The first model used wood materials for the structures and butter paper as fabric. Issues such as how the hitch between the fins would work or the weight of the structure, which eventually would make the model collapse due to the imbalance, began to arise.
The second model used different materials for the most important components. The bollard was done with a weight inside its cover to represent the resistance to movement due to the fins. The pole used a thicker rounded wooden stick. The joint between the fin and the pole was made with plastic to represent its lightness. For the fin, the improved design, shown in the previous section, was modeled and the structure was made with light plastic. The fabric was represented by a thicker paper and in an attempt to explore colors, an orange paper was selected, but it was glued backward.. at the end the bright color seemed a good option. Not bad after all.

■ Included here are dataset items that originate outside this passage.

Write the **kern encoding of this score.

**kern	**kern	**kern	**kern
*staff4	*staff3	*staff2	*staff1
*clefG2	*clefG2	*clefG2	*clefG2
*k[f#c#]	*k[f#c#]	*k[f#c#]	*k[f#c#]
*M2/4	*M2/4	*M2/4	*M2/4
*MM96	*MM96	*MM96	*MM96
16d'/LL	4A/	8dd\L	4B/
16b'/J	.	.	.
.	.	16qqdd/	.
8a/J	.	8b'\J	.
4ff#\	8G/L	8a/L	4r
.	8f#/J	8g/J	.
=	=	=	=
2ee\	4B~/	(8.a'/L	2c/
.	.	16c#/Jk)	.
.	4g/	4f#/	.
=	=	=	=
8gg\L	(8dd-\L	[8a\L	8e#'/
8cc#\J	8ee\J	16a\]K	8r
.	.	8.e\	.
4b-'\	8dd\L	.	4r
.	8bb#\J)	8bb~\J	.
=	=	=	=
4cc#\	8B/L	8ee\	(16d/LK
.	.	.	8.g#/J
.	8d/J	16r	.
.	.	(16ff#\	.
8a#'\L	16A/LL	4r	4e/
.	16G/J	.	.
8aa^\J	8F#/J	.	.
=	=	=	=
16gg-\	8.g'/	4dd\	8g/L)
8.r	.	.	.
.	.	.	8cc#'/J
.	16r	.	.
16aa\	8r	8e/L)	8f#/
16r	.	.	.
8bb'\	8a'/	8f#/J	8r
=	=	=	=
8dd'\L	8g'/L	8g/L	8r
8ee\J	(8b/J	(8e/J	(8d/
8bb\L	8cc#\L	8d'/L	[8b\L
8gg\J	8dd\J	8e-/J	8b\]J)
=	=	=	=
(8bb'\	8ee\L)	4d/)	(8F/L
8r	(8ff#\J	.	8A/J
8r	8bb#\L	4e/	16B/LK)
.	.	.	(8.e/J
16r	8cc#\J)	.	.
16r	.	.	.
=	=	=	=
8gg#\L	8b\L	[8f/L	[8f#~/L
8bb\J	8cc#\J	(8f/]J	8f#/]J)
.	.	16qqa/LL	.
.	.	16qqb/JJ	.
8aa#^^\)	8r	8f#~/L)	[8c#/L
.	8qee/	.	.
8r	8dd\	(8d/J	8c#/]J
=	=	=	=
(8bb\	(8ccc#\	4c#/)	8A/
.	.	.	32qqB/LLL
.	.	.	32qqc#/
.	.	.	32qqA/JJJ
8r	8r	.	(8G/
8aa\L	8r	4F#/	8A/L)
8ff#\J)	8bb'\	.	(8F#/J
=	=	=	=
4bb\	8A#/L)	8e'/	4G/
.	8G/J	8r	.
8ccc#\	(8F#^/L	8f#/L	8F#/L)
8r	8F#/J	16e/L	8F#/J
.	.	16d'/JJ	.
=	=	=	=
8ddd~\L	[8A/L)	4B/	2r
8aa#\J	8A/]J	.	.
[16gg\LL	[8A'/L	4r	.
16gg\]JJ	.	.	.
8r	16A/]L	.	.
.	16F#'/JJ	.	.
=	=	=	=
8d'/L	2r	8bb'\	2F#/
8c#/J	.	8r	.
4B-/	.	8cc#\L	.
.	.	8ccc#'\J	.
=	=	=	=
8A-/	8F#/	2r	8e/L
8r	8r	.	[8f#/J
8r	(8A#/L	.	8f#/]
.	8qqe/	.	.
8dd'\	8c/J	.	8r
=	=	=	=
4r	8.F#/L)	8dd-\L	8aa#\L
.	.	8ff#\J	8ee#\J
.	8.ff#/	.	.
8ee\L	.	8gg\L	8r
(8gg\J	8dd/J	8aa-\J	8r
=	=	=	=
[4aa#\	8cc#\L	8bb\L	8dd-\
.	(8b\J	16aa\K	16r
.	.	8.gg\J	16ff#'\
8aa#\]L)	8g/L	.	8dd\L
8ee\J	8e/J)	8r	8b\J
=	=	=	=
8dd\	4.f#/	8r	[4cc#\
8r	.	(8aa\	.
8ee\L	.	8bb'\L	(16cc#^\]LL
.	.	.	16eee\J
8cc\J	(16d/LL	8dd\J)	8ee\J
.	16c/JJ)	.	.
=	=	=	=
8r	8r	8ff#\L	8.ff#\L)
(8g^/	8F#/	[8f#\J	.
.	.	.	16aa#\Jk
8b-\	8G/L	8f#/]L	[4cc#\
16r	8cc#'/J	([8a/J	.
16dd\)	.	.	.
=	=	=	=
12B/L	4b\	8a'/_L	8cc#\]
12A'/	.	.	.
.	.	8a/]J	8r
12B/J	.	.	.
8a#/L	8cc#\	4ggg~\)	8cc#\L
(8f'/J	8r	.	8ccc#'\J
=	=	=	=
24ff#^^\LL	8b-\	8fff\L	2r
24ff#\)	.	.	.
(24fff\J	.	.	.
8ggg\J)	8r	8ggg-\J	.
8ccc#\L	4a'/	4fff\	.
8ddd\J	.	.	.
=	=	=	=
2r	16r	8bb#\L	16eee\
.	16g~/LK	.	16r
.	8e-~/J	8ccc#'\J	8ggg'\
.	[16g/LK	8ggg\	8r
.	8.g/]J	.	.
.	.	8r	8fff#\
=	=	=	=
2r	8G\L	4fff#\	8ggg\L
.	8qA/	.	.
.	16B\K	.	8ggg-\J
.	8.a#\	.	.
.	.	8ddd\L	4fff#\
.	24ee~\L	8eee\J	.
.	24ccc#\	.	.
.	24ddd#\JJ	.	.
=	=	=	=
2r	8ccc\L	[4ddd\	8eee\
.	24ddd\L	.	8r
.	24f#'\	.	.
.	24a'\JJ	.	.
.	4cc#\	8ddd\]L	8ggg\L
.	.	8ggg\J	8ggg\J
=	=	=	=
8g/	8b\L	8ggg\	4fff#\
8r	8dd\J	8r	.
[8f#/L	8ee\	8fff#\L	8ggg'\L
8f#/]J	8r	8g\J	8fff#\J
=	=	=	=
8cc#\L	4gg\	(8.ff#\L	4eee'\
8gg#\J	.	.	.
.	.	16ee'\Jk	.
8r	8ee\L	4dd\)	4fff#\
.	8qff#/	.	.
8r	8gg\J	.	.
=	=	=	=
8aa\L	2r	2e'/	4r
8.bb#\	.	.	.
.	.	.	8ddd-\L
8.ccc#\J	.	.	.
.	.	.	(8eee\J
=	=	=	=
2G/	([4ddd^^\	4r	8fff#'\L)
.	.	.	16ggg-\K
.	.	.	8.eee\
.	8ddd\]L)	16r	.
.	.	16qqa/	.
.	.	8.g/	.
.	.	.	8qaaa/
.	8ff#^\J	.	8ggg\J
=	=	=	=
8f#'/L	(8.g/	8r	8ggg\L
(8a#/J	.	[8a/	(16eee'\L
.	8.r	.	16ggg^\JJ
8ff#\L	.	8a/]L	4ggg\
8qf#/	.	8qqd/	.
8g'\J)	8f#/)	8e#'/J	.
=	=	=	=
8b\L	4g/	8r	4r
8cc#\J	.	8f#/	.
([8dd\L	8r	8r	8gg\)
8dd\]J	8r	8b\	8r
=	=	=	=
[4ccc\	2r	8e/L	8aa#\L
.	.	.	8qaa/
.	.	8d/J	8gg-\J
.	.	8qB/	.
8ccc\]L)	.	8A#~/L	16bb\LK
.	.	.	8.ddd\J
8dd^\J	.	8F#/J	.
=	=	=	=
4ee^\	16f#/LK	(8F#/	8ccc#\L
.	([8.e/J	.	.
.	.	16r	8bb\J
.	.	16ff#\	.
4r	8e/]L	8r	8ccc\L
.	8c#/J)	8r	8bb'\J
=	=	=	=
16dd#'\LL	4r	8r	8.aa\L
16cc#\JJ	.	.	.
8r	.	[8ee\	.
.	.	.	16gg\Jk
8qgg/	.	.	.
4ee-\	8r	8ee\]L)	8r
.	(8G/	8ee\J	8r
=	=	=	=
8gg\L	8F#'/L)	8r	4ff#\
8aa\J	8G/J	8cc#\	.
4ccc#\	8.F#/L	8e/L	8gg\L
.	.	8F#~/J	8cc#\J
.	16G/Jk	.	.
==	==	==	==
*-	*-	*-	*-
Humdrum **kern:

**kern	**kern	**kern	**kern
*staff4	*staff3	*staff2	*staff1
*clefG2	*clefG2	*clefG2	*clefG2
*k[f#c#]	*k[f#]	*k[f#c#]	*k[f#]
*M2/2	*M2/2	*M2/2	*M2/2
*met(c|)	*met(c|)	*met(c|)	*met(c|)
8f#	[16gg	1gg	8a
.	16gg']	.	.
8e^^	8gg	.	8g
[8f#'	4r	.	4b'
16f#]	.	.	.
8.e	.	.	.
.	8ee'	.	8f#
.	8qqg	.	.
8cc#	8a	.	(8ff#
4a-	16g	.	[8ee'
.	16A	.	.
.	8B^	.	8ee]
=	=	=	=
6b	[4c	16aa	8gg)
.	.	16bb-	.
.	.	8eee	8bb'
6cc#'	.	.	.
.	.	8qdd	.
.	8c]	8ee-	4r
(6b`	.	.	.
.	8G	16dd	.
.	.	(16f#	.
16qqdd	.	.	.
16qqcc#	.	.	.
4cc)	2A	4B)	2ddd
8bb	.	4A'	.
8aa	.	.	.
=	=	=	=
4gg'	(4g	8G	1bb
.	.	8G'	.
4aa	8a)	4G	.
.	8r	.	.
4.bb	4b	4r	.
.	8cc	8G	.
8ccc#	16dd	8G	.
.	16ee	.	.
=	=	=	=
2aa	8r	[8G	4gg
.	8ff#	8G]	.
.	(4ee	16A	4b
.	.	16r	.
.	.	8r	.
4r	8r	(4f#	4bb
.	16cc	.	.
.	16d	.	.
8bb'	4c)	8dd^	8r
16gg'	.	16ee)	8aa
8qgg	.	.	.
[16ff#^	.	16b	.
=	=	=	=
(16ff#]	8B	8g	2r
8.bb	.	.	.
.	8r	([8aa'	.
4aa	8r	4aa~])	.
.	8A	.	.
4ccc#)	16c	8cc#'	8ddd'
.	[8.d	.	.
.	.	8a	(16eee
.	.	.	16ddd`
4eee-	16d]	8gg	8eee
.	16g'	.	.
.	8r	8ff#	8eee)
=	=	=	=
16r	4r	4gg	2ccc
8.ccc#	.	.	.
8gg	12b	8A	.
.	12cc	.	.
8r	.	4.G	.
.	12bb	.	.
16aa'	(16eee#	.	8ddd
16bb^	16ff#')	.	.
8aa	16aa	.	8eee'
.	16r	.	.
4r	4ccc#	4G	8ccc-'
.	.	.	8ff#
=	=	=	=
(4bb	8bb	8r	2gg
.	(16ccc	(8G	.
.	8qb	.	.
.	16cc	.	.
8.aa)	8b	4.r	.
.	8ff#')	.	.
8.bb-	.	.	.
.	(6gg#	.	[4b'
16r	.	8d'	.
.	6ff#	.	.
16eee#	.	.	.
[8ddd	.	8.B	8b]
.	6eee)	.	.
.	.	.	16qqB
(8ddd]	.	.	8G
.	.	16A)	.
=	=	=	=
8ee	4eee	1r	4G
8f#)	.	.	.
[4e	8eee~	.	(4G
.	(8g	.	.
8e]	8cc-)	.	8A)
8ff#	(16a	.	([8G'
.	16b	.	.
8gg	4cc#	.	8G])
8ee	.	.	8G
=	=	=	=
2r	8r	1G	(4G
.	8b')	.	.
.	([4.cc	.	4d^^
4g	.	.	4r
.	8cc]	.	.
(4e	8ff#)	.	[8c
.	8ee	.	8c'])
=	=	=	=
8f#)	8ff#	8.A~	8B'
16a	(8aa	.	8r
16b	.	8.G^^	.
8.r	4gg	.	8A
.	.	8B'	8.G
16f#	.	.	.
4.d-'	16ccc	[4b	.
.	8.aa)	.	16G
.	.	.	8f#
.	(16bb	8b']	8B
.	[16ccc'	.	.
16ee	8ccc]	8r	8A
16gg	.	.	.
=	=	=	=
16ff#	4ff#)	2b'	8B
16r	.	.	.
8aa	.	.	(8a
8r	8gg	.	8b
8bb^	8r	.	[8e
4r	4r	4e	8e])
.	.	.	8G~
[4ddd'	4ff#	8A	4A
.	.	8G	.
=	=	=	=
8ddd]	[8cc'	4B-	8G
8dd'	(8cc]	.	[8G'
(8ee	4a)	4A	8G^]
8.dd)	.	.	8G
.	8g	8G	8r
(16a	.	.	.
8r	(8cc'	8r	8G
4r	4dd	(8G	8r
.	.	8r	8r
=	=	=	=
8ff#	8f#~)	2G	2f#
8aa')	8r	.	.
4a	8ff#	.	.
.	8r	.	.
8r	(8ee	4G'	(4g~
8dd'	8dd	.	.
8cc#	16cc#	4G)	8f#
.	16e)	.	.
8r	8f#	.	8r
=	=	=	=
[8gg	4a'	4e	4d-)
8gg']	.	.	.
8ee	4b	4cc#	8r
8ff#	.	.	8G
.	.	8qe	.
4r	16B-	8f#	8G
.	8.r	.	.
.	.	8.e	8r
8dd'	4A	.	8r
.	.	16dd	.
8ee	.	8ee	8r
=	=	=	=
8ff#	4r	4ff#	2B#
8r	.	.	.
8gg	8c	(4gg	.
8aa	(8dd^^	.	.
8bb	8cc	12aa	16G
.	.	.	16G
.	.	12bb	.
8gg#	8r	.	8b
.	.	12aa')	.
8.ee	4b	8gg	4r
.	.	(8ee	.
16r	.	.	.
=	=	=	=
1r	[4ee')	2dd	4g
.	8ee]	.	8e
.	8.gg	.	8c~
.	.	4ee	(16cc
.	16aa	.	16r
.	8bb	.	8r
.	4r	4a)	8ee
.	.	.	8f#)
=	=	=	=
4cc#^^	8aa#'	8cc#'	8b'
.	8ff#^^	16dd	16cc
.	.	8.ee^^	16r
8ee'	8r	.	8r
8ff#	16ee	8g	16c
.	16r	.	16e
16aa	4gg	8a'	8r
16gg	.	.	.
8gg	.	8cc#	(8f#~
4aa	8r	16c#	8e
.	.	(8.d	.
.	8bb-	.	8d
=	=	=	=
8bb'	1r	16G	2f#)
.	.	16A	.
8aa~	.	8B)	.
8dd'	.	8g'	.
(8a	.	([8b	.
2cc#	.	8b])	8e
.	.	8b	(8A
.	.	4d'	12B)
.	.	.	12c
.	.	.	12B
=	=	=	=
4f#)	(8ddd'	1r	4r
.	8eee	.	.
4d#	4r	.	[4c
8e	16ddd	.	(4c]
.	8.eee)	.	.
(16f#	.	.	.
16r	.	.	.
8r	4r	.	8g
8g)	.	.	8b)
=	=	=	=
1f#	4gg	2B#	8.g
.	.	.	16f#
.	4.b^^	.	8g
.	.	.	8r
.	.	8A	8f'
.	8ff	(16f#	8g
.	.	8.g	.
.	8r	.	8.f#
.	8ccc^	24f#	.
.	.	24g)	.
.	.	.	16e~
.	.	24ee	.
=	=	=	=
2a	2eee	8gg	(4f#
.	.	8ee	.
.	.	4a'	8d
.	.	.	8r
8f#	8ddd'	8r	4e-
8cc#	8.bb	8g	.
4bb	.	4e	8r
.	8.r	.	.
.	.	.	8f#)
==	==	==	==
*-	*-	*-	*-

Also, this model was used for a fast shadow study, some criteria were reafirmed and others were revised.
After the study on 1/25 scale was complete, a deeper study of the mechanism was needed. The joint was one of the most difficult parts to solve, as this element contains the ball bearings, and the stopper and is the connection between the fins and the pole. Is the part which binds everything.
The first model was made on a 1/2 scale, using MDF as material, and also, the principal structure from the fin was included. Here, the shape was already set, but other design decisions as where to locate the stopper or how would the fins’ principal structure would fix to the joint were not solved yet. This model gave us the opportunity to detect these issues and solve them.
The second model was made on a 1/10 scale, and as we already knew what it was looking like, it was done smaller. This one shows solutions to problems detected on the first try. The stopper was located in the inner channel with a 30° motion range and an extra plate was included to have the necessary space to screw the fins’ principal structure to the joint.
In addition, the gears were modeled to test the mechanical system. The ring represents the first joint, with a ball bearing, which will be the one that moves the rest. These pieces were done by using MDF and laser cut to have a precise cut for the gears teeth
As can be seen in the pictures, laser cutting and handmade techniques for the fabrication of the models were used. Each one of them with a different purpose and depending the quantity of time available.